*EXERCISE*: For the word "drawn", count the lines below that contain it. Give the number alone.

##### THE DATA

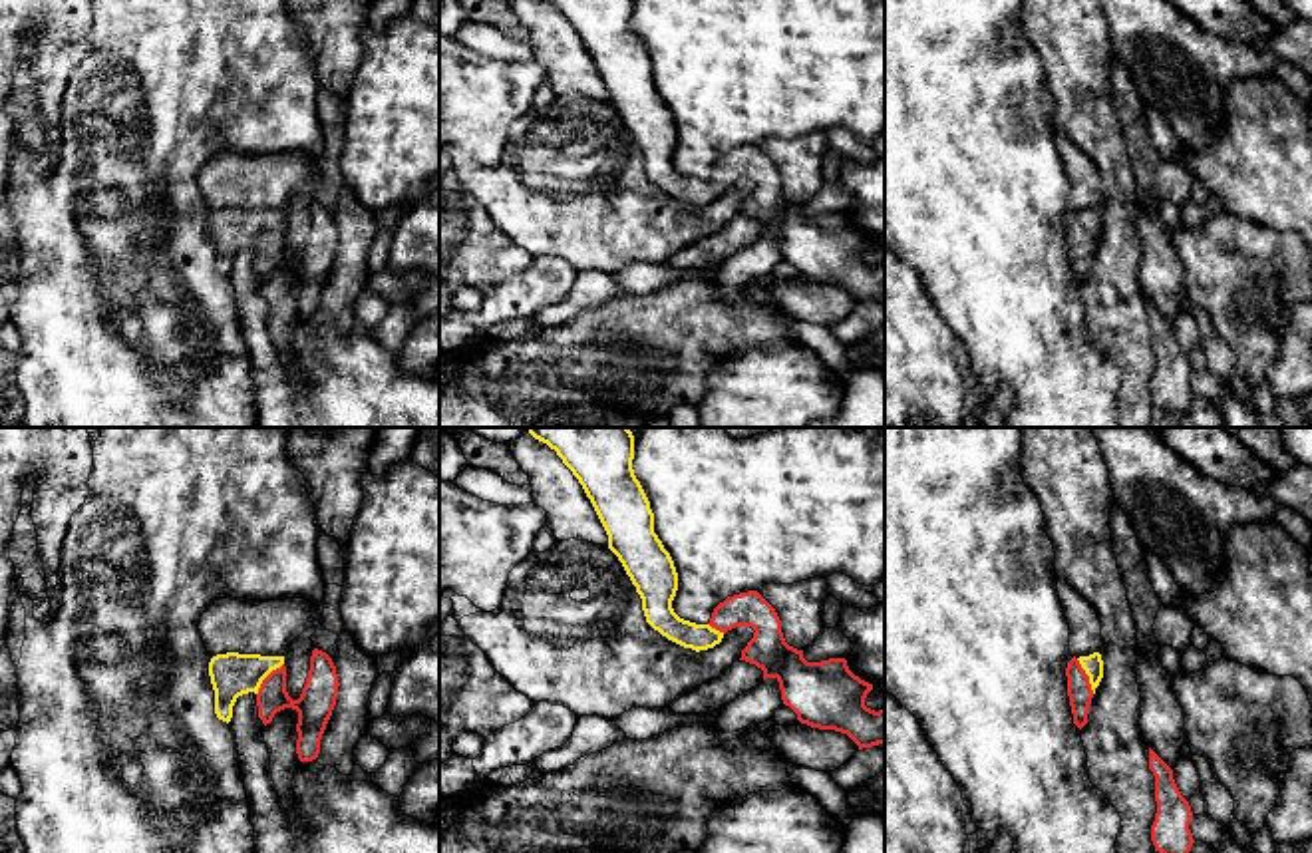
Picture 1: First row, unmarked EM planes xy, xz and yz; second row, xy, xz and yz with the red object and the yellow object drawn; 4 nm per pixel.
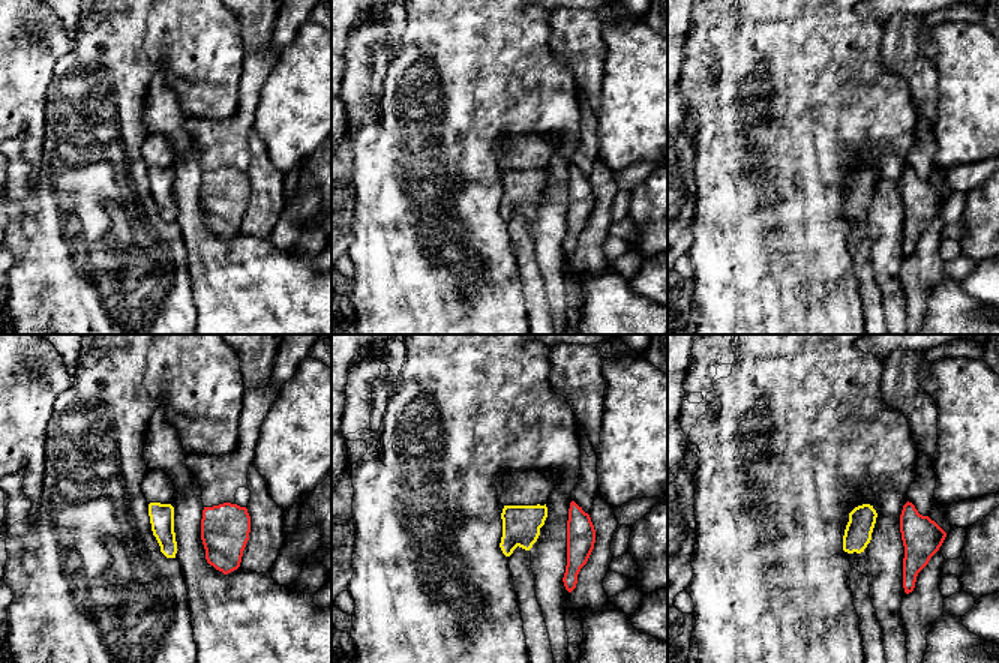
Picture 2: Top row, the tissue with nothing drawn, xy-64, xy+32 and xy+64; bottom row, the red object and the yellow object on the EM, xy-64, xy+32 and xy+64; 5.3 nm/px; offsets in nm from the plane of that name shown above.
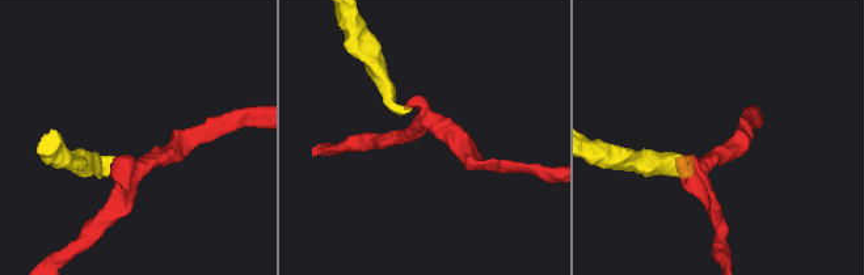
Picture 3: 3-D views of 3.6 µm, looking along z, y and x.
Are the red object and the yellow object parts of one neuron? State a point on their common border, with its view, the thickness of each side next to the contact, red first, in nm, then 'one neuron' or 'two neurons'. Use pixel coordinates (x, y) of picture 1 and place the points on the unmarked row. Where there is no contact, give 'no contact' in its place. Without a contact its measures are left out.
xy (265, 233) | 150/180 nm | one neuron

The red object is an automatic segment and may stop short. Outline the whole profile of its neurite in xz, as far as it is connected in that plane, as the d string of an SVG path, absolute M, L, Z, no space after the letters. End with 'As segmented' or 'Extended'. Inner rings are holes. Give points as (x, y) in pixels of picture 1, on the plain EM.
M634 0L549 2L557 6L563 18L582 40L608 89L608 103L618 111L636 141L636 147L642 153L646 177L654 185L684 203L700 207L720 199L728 185L736 181L751 181L755 185L753 193L741 205L739 215L761 223L763 235L775 233L779 237L783 258L797 268L801 278L847 288L859 304L885 298L885 264L875 266L865 260L865 253L873 245L873 239L855 231L845 213L807 217L803 213L803 205L797 205L785 197L775 163L757 145L728 151L714 163L708 179L684 175L674 167L672 155L678 145L678 127L670 107L654 87L654 68L650 64L650 56L634 30Z. Extended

##########

*OUTPUT OF THE EXERCISE*: 2